Other inspirations came from “off the beaten path Americana” sources like Don Williams, Poco, Jackson Browne, Jerry Reed, and more, all of whom “showed up” in the music during the sessions, audibly channeling themselves through John Horton’s hot-shit, phase-shifted country-folk pickin’; Henneman’s penny philosopher, raspy drawl; or Mark Ortmann and Keith Voegele’s in-the-pocket, country-rock overdrive.

The title track and “Lo-Fi” are pointed laments of how the everrelevant topic of modernization affects the individual—how it can be a marvelous dream, but also a dehumanizing reality. In “Bit Logic” Henneman and Ortmann team up to pen some of the band’s most clever and conscious wordplay, “In my technicolor childhood / We burned incandescent dreams / Illuminatin’ on these future things / That didn’t turn out like we thought they would.” But there’s always the other side of the coin, as in “Lo-Fi”: “Al Green in the kitchen/ On the AM radio/ Best bad sound that I ever did know/ Scratchy and it’s muddy / But it carries me through/ Straight on down to Memphis in ‘72.”

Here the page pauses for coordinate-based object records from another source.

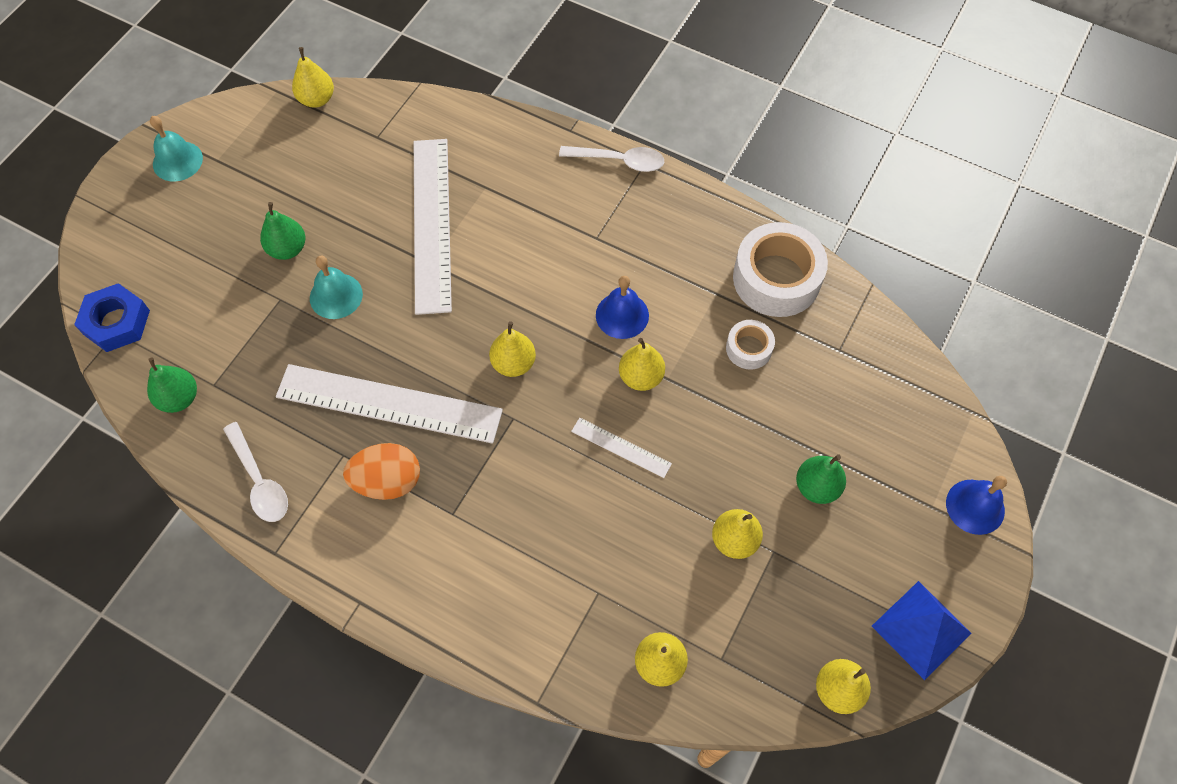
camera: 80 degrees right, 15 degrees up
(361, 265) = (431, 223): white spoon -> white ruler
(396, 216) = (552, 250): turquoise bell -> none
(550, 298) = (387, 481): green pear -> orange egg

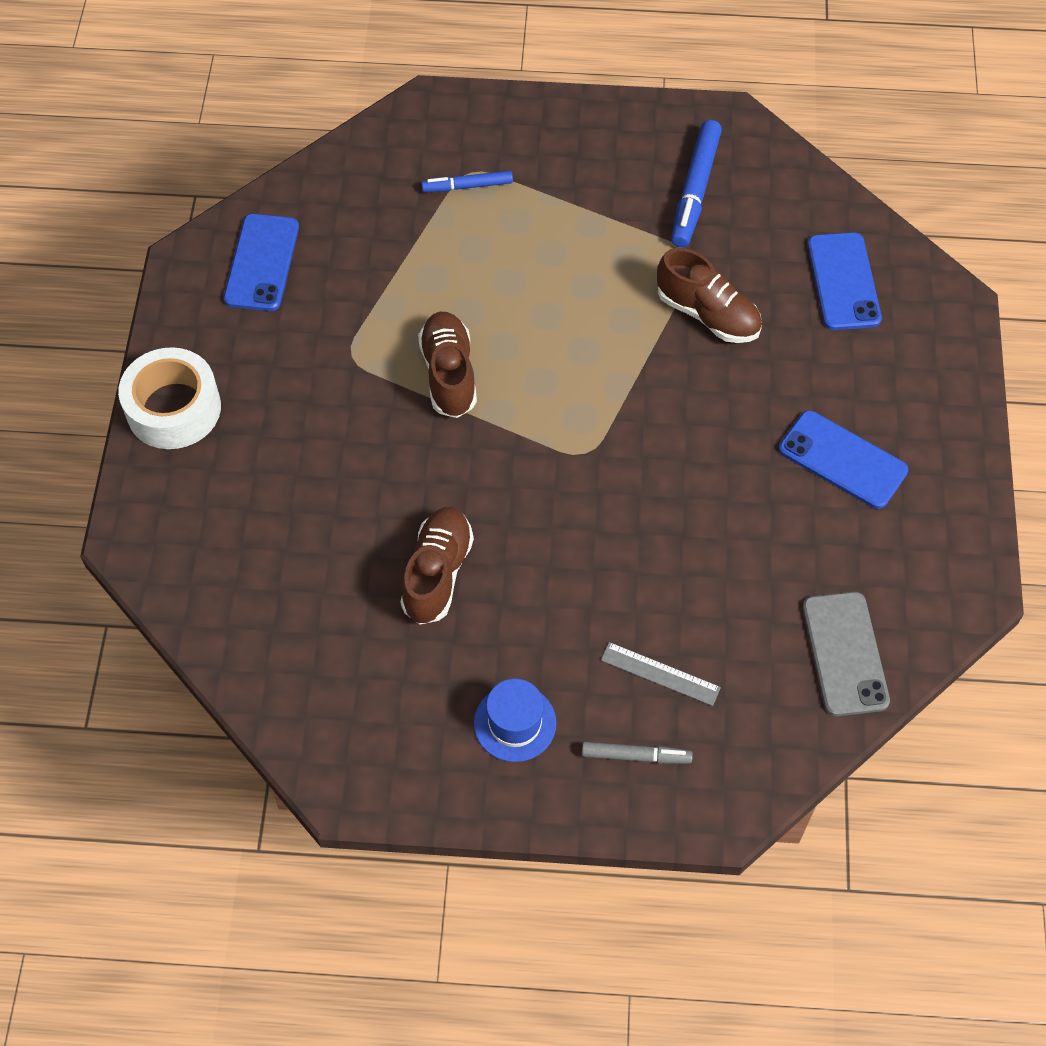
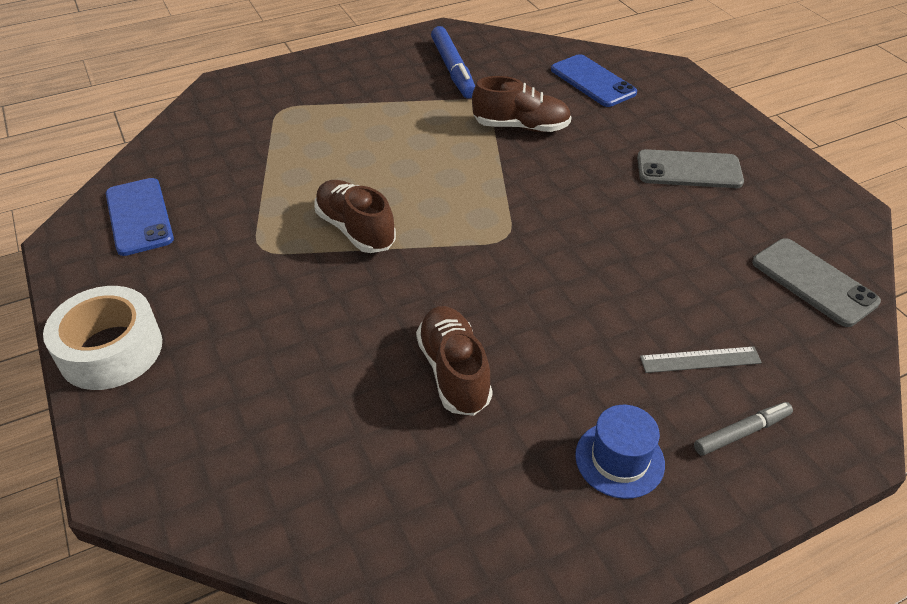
camera: 30 degrees left, 15 degrees down
(467, 186) = (285, 117): blue marker -> none
(842, 460) = (689, 170): blue phone -> grey phone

It all funnels into the brilliant, poignant, quotable critique on the music industry, “Bad Time to Be an Outlaw.” In the bouncy, meta, swampy country number Henneman takes stock, rethinks his choices in life, but still ends up at the same outcome. The lyrics are pure Prine, the music wonderfully reminiscent of Waylon and Reed.

That Nashville Pop it ain’t my deal
Even though that cash flow’s real
But these days “What Would Waylon Do?”
Don’t make much money sad but true
It’s a bad time to be an outlaw

Don’t get me wrong I love what I do
Couldn’t even change it if I wanted to
But random selection of the universe
Is makin’ me think my job’s a curse
It’s a bad time to be an outlaw

Through it all, the album is the simple meeting the complex, traditional meeting modern, stick-to-your-guns resoluteness meeting adaptation. It’s what Bottle Rockets have always done, but with a fresh take. Bit Logic breaks new artistic ground but remains in character.